> WHAT YOU NEED TO DO:
Copy all of the data below word for word, omitting the pictures.

______

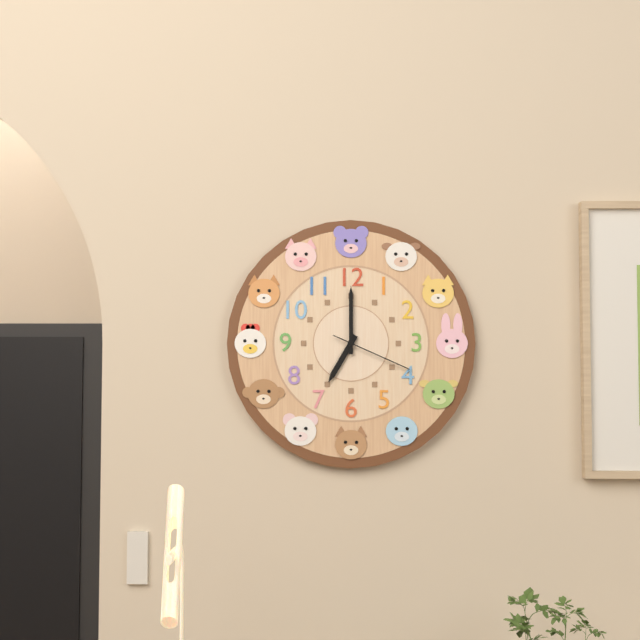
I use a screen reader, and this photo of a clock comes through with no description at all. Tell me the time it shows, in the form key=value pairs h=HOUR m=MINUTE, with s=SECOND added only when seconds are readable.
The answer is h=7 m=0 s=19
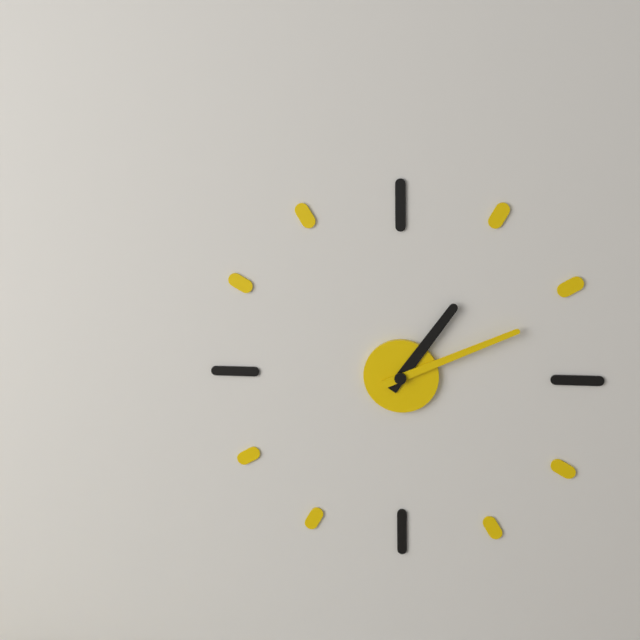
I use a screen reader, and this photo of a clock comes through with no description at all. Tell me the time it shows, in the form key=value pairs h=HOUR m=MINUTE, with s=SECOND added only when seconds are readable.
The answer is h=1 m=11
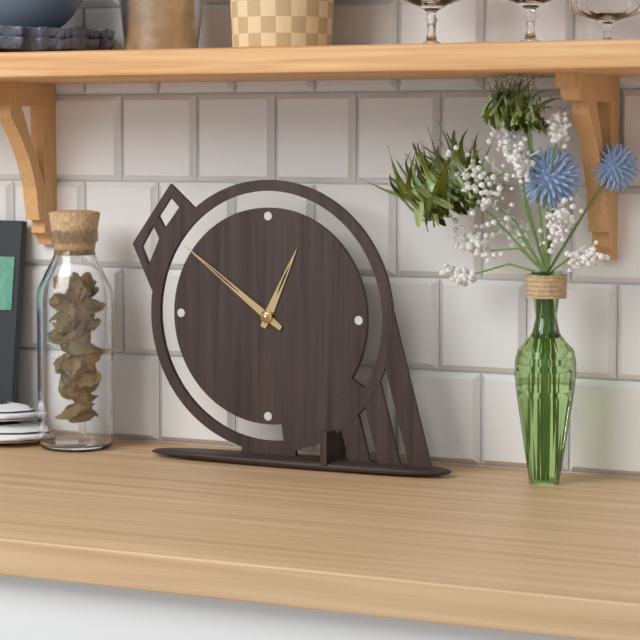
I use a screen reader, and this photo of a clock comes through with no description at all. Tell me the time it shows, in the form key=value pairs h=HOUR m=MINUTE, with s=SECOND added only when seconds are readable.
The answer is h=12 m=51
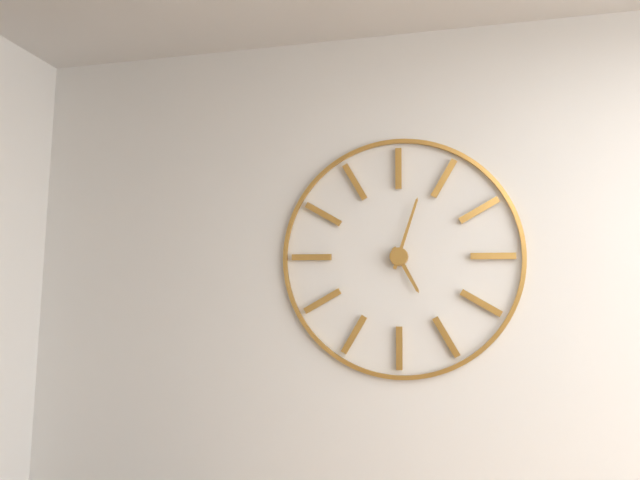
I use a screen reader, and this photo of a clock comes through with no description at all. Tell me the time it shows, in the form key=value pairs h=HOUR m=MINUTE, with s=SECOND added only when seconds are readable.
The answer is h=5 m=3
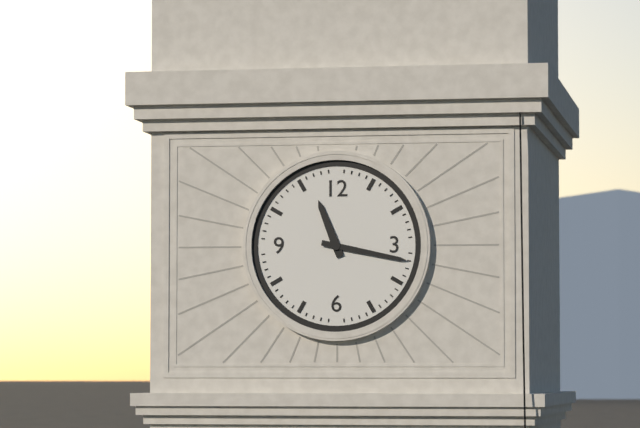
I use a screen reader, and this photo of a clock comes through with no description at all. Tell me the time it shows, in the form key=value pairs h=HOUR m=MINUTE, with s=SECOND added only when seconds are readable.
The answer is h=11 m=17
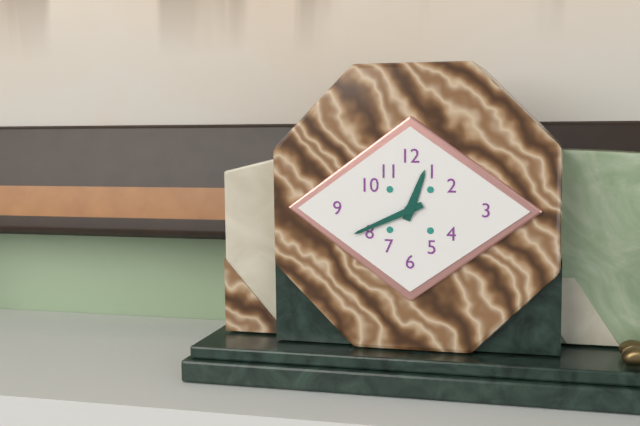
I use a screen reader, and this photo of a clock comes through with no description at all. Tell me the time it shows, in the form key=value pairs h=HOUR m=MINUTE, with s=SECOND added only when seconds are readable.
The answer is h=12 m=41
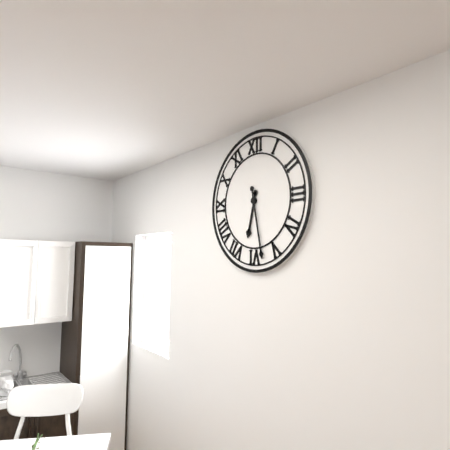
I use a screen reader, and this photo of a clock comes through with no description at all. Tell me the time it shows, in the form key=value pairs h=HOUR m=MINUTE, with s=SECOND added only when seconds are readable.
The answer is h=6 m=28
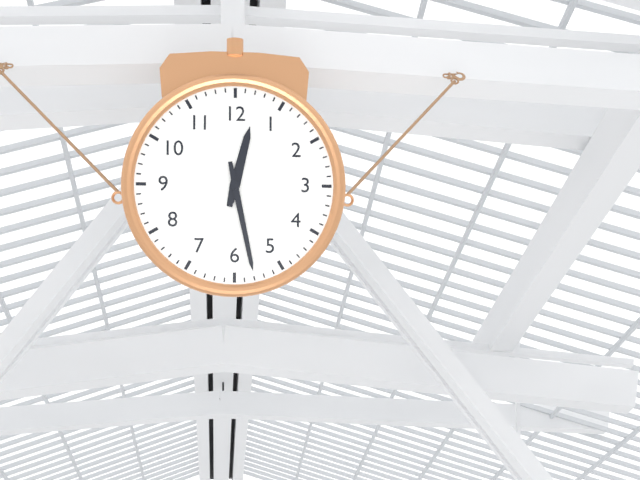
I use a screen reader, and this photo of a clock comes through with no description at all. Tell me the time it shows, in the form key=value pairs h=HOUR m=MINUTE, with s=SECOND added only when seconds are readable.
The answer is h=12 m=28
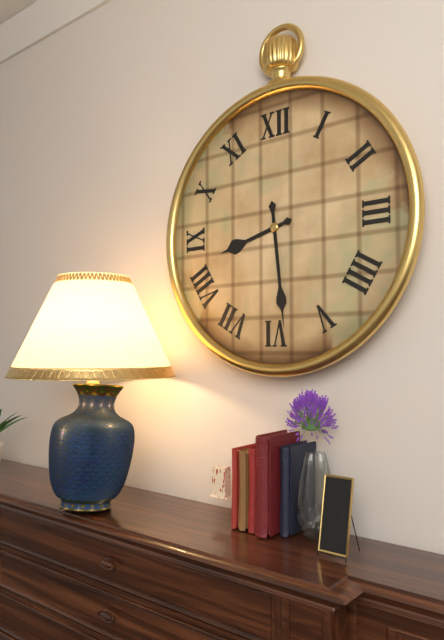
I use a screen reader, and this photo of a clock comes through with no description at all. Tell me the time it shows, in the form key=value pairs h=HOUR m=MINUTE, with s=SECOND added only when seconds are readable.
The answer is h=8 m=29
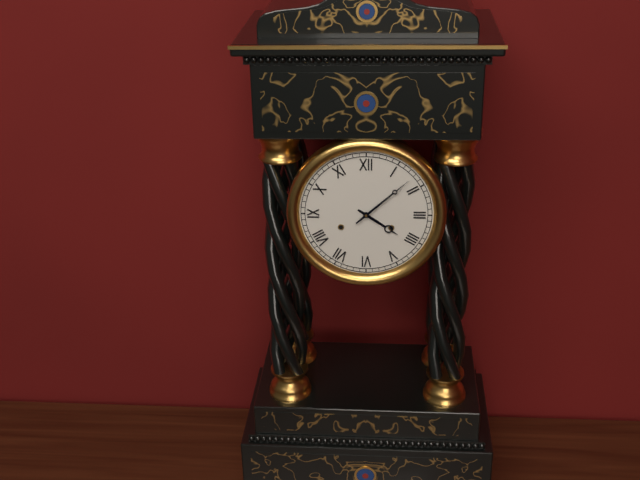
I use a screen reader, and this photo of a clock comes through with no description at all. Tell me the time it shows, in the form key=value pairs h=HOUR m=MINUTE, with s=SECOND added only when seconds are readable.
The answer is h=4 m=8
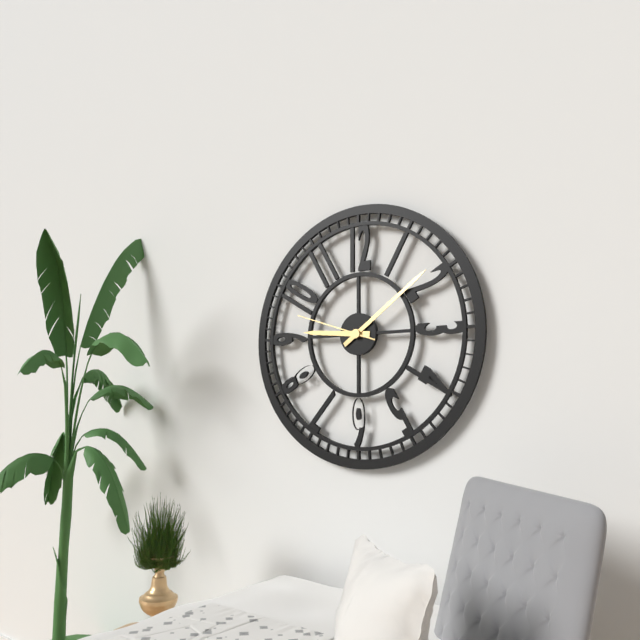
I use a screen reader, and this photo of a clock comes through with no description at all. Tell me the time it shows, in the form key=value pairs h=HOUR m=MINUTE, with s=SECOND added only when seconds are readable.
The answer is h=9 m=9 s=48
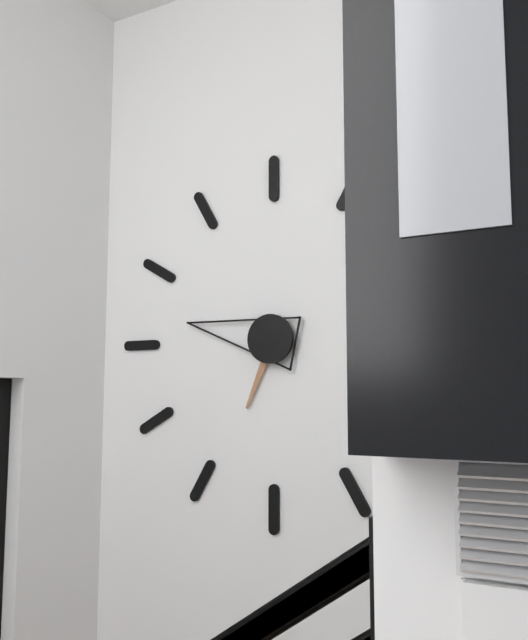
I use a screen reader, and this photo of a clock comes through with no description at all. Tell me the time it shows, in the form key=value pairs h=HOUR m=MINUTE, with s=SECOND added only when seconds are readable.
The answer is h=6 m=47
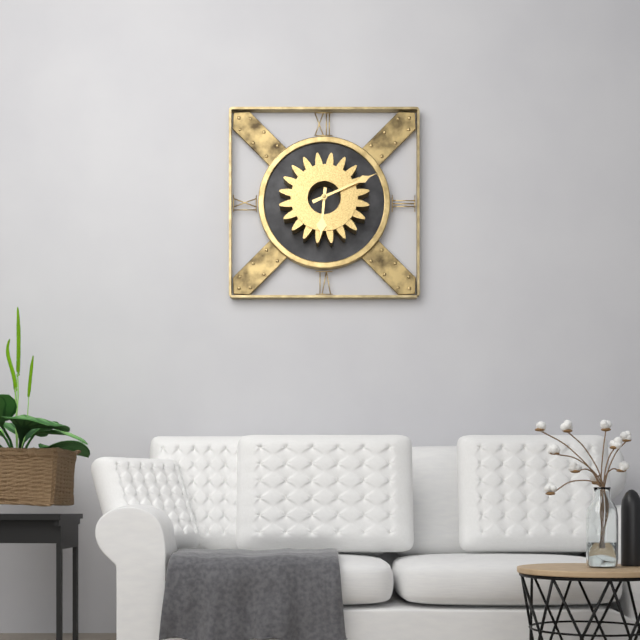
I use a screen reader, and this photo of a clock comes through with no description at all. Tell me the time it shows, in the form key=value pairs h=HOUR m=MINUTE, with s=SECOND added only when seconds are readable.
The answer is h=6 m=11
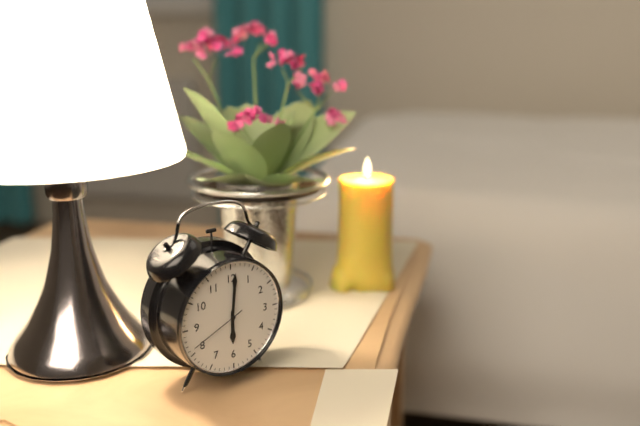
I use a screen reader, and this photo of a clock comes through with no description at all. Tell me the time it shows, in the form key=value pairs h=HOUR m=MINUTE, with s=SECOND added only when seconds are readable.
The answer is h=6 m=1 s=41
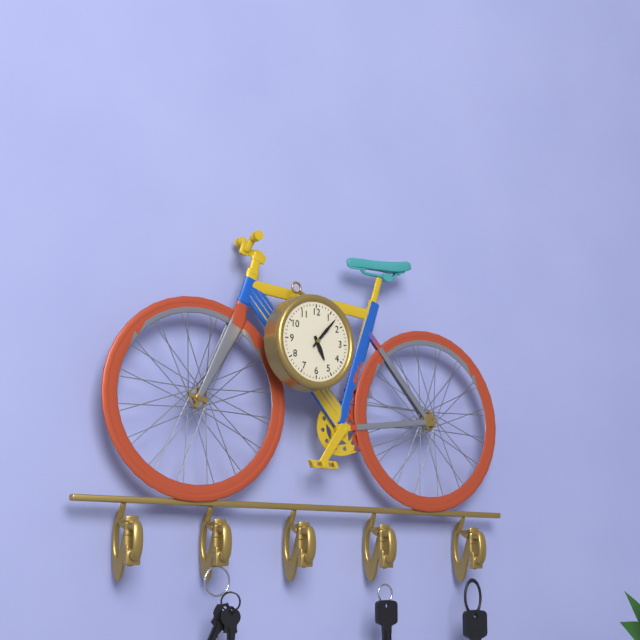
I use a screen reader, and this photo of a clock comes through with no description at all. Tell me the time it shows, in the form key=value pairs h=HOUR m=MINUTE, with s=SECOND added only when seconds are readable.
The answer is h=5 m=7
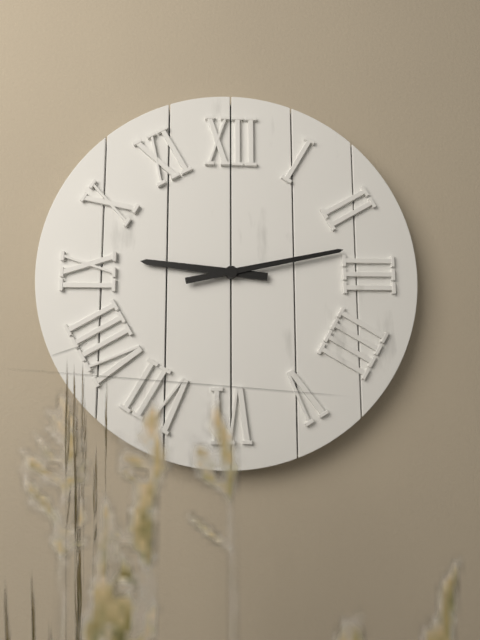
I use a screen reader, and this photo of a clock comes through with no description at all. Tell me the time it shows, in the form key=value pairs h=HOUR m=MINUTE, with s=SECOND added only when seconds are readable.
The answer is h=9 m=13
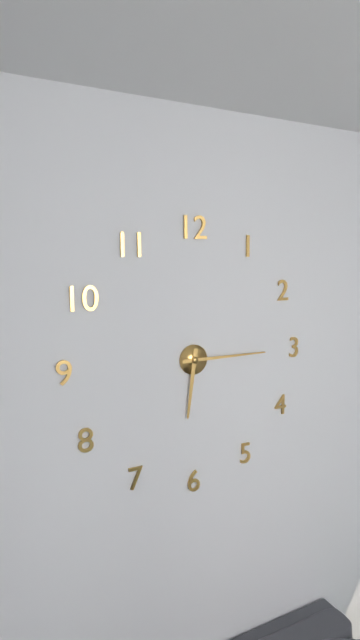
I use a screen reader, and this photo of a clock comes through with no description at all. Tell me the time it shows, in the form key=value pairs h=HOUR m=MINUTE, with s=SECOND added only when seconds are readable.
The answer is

______

> ANSWER:
I use a screen reader, and this photo of a clock comes through with no description at all. Tell me the time it shows, in the form key=value pairs h=HOUR m=MINUTE, with s=SECOND added only when seconds are readable.
The answer is h=7 m=0 s=19
I use a screen reader, and this photo of a clock comes through with no description at all. Tell me the time it shows, in the form key=value pairs h=HOUR m=MINUTE, with s=SECOND added only when seconds are readable.
The answer is h=1 m=11
I use a screen reader, and this photo of a clock comes through with no description at all. Tell me the time it shows, in the form key=value pairs h=HOUR m=MINUTE, with s=SECOND added only when seconds are readable.
The answer is h=12 m=51
I use a screen reader, and this photo of a clock comes through with no description at all. Tell me the time it shows, in the form key=value pairs h=HOUR m=MINUTE, with s=SECOND added only when seconds are readable.
The answer is h=5 m=3
I use a screen reader, and this photo of a clock comes through with no description at all. Tell me the time it shows, in the form key=value pairs h=HOUR m=MINUTE, with s=SECOND added only when seconds are readable.
The answer is h=11 m=17
I use a screen reader, and this photo of a clock comes through with no description at all. Tell me the time it shows, in the form key=value pairs h=HOUR m=MINUTE, with s=SECOND added only when seconds are readable.
The answer is h=12 m=41
I use a screen reader, and this photo of a clock comes through with no description at all. Tell me the time it shows, in the form key=value pairs h=HOUR m=MINUTE, with s=SECOND added only when seconds are readable.
The answer is h=6 m=28
I use a screen reader, and this photo of a clock comes through with no description at all. Tell me the time it shows, in the form key=value pairs h=HOUR m=MINUTE, with s=SECOND added only when seconds are readable.
The answer is h=12 m=28
I use a screen reader, and this photo of a clock comes through with no description at all. Tell me the time it shows, in the form key=value pairs h=HOUR m=MINUTE, with s=SECOND added only when seconds are readable.
The answer is h=8 m=29
I use a screen reader, and this photo of a clock comes through with no description at all. Tell me the time it shows, in the form key=value pairs h=HOUR m=MINUTE, with s=SECOND added only when seconds are readable.
The answer is h=4 m=8
I use a screen reader, and this photo of a clock comes through with no description at all. Tell me the time it shows, in the form key=value pairs h=HOUR m=MINUTE, with s=SECOND added only when seconds are readable.
The answer is h=9 m=9 s=48
I use a screen reader, and this photo of a clock comes through with no description at all. Tell me the time it shows, in the form key=value pairs h=HOUR m=MINUTE, with s=SECOND added only when seconds are readable.
The answer is h=6 m=47
I use a screen reader, and this photo of a clock comes through with no description at all. Tell me the time it shows, in the form key=value pairs h=HOUR m=MINUTE, with s=SECOND added only when seconds are readable.
The answer is h=6 m=11
I use a screen reader, and this photo of a clock comes through with no description at all. Tell me the time it shows, in the form key=value pairs h=HOUR m=MINUTE, with s=SECOND added only when seconds are readable.
The answer is h=6 m=1 s=41
I use a screen reader, and this photo of a clock comes through with no description at all. Tell me the time it shows, in the form key=value pairs h=HOUR m=MINUTE, with s=SECOND added only when seconds are readable.
The answer is h=5 m=7
I use a screen reader, and this photo of a clock comes through with no description at all. Tell me the time it shows, in the form key=value pairs h=HOUR m=MINUTE, with s=SECOND added only when seconds are readable.
The answer is h=9 m=13
I use a screen reader, and this photo of a clock comes through with no description at all. Tell me the time it shows, in the form key=value pairs h=HOUR m=MINUTE, with s=SECOND added only when seconds are readable.
The answer is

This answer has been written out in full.